## Challenge A:
Convert the records, beginning with their first line and continuing through the line containing "57: 05:51 -> 05:54", into a JSON list of strings with one string per line and no blank lines.

## Document extract:
○ ○ ○ ○ ○ ○ ○

1

I am a robotics student who has very poor knowledge of topology, thus I hope my question is not ill-posed.

Studying the classical textbook [1], I found an interesting diffeomorphism from stars* to spheres. Both the book [1] and the original paper [2], report a formula to transform points form the star world to the sphere world. Since it is a diffeomorphism, I looked for the inverse smooth transformation but I cannot find it.

Does anyone know it?

I tried to compute the inverse algebraically but the map from stars to open balls is similar to $f(x) = r \frac{x-x_0}{\|x-x_0\|}+c$ where $r,c$ are the radius and the center of the ball, respectively, and $x_0$ is the vantage point of the star.

Thank you very much for your attention!

* a star-shaped set $S$ is a set where there exists at least one point (also called vantage point) that is within line of sight of all other points in the set.

REFERENCES

[1] Choset, Howie, et al. "Principles of robot motion: theory, algorithms, and implementations". MIT press, 2005.

[2] Koditschek, Daniel E, et al. "Robot Navigation Functions on Manifolds with Boundary". Advances in applied Mathematics 11, 412-442 (1990)

○ ○ ○ ○ ○ ○ ○

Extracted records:
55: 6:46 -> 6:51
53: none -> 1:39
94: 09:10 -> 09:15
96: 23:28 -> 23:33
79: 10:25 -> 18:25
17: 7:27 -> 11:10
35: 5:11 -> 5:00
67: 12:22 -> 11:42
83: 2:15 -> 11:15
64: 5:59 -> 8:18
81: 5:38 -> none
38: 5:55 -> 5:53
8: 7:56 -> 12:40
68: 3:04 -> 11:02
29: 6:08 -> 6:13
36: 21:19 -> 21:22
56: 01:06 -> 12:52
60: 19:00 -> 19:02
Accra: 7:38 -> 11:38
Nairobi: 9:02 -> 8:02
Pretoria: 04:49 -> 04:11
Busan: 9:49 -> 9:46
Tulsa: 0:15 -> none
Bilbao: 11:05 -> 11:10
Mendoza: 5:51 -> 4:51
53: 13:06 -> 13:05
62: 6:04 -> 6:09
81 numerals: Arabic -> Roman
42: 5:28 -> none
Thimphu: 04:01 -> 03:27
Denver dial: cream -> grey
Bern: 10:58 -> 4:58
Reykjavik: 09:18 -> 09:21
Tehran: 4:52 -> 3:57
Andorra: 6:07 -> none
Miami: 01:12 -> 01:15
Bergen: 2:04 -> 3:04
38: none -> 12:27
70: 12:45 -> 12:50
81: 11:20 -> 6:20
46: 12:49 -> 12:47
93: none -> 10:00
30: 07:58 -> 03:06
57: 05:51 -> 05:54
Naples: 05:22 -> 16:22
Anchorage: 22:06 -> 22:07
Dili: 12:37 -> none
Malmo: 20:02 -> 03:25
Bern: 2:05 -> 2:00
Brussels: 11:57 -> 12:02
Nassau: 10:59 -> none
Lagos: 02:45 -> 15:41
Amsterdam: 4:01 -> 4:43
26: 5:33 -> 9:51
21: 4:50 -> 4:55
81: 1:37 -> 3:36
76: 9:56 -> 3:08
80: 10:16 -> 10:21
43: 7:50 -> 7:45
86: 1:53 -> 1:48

○ ○ ○ ○ ○ ○ ○

## Challenge B:
Answer these questions using the forum post about star-to-sphere diffeomorphisms.
(i) Which press published the textbook by Choset and colleagues?
(ii) In the formula the post gives, what does $x_0$ stand for?
(iii) In what year did the paper by Koditschek and colleagues appear?

## Full answer A:
[
  "55: 6:46 -> 6:51",
  "53: none -> 1:39",
  "94: 09:10 -> 09:15",
  "96: 23:28 -> 23:33",
  "79: 10:25 -> 18:25",
  "17: 7:27 -> 11:10",
  "35: 5:11 -> 5:00",
  "67: 12:22 -> 11:42",
  "83: 2:15 -> 11:15",
  "64: 5:59 -> 8:18",
  "81: 5:38 -> none",
  "38: 5:55 -> 5:53",
  "8: 7:56 -> 12:40",
  "68: 3:04 -> 11:02",
  "29: 6:08 -> 6:13",
  "36: 21:19 -> 21:22",
  "56: 01:06 -> 12:52",
  "60: 19:00 -> 19:02",
  "Accra: 7:38 -> 11:38",
  "Nairobi: 9:02 -> 8:02",
  "Pretoria: 04:49 -> 04:11",
  "Busan: 9:49 -> 9:46",
  "Tulsa: 0:15 -> none",
  "Bilbao: 11:05 -> 11:10",
  "Mendoza: 5:51 -> 4:51",
  "53: 13:06 -> 13:05",
  "62: 6:04 -> 6:09",
  "81 numerals: Arabic -> Roman",
  "42: 5:28 -> none",
  "Thimphu: 04:01 -> 03:27",
  "Denver dial: cream -> grey",
  "Bern: 10:58 -> 4:58",
  "Reykjavik: 09:18 -> 09:21",
  "Tehran: 4:52 -> 3:57",
  "Andorra: 6:07 -> none",
  "Miami: 01:12 -> 01:15",
  "Bergen: 2:04 -> 3:04",
  "38: none -> 12:27",
  "70: 12:45 -> 12:50",
  "81: 11:20 -> 6:20",
  "46: 12:49 -> 12:47",
  "93: none -> 10:00",
  "30: 07:58 -> 03:06",
  "57: 05:51 -> 05:54"
]

## Full answer B:
(i) MIT Press
(ii) The vantage point of the star
(iii) 1990